O isolamento social recomendado pela Organização Mundial da Saúde (OMS) para conter a pandemia do novo coronavírus tem o intuito de diminuir ou evitar uma maior disseminação do coronavírus no país, entretanto teve como consequência o aumento da violência doméstica contra as mulheres no Brasil.
Apesar da subnotificação, os índices mostram uma alta no feminicídio, o que comprova a realidade da quarentena no país. No entanto, a violência contra as mulheres não se resume apenas a agressão física ou ao feminicídio.
Existem também as formas “invisíveis”, que se intensificaram nesse período como explica Regina Célia Barbosa, vice-presidente do Instituto Maria da Penha.
“Agora fica mais fácil de localizar o autor da violência e fica menos possível acreditar que a mulher caiu ou bateu com a cabeça na maçaneta. Por isso, os autores de violência estão investindo mais em violência psicológica, moral, sexual e patrimonial”, ressaltou durante entrevista ao portal Terra.
Algumas organizações que prestam serviço às mulheres vítimas de violência doméstica passaram a fazer atendimentos online e estenderam o alcance para outros estados. Regina Barbosa explica que houve um aumento significativo em agressões que não sejam físicas desde abril. “De 100 casos, 80 reclamantes trazem essa questão”.
De acordo com a co-fundadora da startup Mete a Colher, Renata Albertim, mais de 50% das mulheres que já eram atendidas pelo canal relataram que o isolamento foi um fator importante para intensificar os abusos e afirma que a violência sexual também aumentou muito.
A ONU Mulheres já havia previsto em um documento que, em contextos emergenciais os casos de violência doméstica sobem no mundo todo. Segundo a organização, isso se deve a maior tensão no ambiente familiar.
Os diferentes tipos de violência
A Lei Maria da Penha sancionada no Brasil em 2006 para proteger as mulheres, prevê além da violência física, a violência sexual e psicológica e ainda estabelece que vítimas de abusos morais e patrimoniais sejam amparadas por uma rede de apoio com atendimento especializado.
A psicóloga clínica Daniela Silveira Rozados Cepeda explica como a violência psicológica pode deixar mulheres e meninas mais vulneráveis. “A gente vê um efeito maior na violência psicológica. Enquanto em um tapa você percebe a violência ali, naquele ato, quando se trata de violência psicológica e moral não é assim. A pessoa fica triste, abalada, não consegue perceber nem lidar com o problema, e esse é o risco maior”.
Para Caroline Moraes, economista e pesquisadora de violência de gênero, o abuso psicológico é o principal motivo para que mulheres não consigam se libertar de relacionamentos abusivos. “Isso faz com que a mulher se diminua e acredite que só vai ser feliz se mantiver um relacionamento com alguém, inclusive, com o agressor. Porque ele diminui tanto ela, fala que ela não é suficiente, que ela é burra, que ela não é capaz”, diz.

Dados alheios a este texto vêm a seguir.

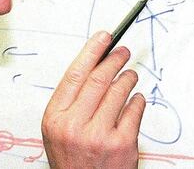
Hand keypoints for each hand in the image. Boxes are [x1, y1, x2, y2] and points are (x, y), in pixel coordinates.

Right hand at [41, 31, 145, 168]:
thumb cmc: (71, 161)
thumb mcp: (58, 130)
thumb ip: (71, 102)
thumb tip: (93, 67)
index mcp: (56, 117)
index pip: (76, 74)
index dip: (92, 51)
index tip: (104, 37)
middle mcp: (75, 125)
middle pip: (99, 79)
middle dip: (114, 59)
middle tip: (123, 51)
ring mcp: (100, 136)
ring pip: (119, 91)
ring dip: (128, 78)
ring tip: (130, 75)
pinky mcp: (122, 145)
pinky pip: (134, 111)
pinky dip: (138, 100)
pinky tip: (136, 99)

Já a violência moral se caracteriza por difamação, calúnia e injúria, como exposição da vítima à terceiros, ou acusações de traição e por sua vez, a violência patrimonial se dá quando há retenção, subtração ou destruição de bens, valores e direitos da mulher.
Aumento da violência
Juliana Martins, coordenadora institucional do Fórum Brasileiro de Segurança Pública (FBSP) - que realizou pesquisas sobre o tema desde o início da pandemia, explica que esses são tipos de violência com características complexas. “Por toda essa complexidade é que falar sobre números é delicado”, esclarece.
Ela explica que mesmo antes da pandemia, essas mulheres já viviam com seus agressores em situação de silêncio, por medo de pedir ajuda, por vergonha ou até mesmo por dificuldade de compreender que o que estão passando é uma violência.
Apesar da dificuldade com os números, se sabe que desde o início do isolamento os registros de feminicídio cresceram. Como é possível perceber nos registros do último relatório do FBSP, que apontam que de março a maio de 2020 houve uma alta de 2,2%, comparando-se ao mesmo período do ano em 2019.
A convivência próxima e isolada, além de aumentar o risco de violência, pode afetar e dificultar as denúncias e pedidos de ajuda das vítimas. O levantamento mostra que os registros de denúncias de lesão corporal dolosa contra mulheres tive queda de 27,2% nos meses de março, abril e maio de 2020. “Isso se deve a vários fatores, como por exemplo, maior dificuldade de ir aos canais de denúncia pessoalmente”, afirma Juliana.
De acordo com portal Terra, as organizações de acolhimento às vítimas do terceiro setor confirmam a análise da coordenadora do FBSP e apontam ainda que no início da pandemia essas organizações chegaram a receber em um dia a demanda que antes recebiam em um mês.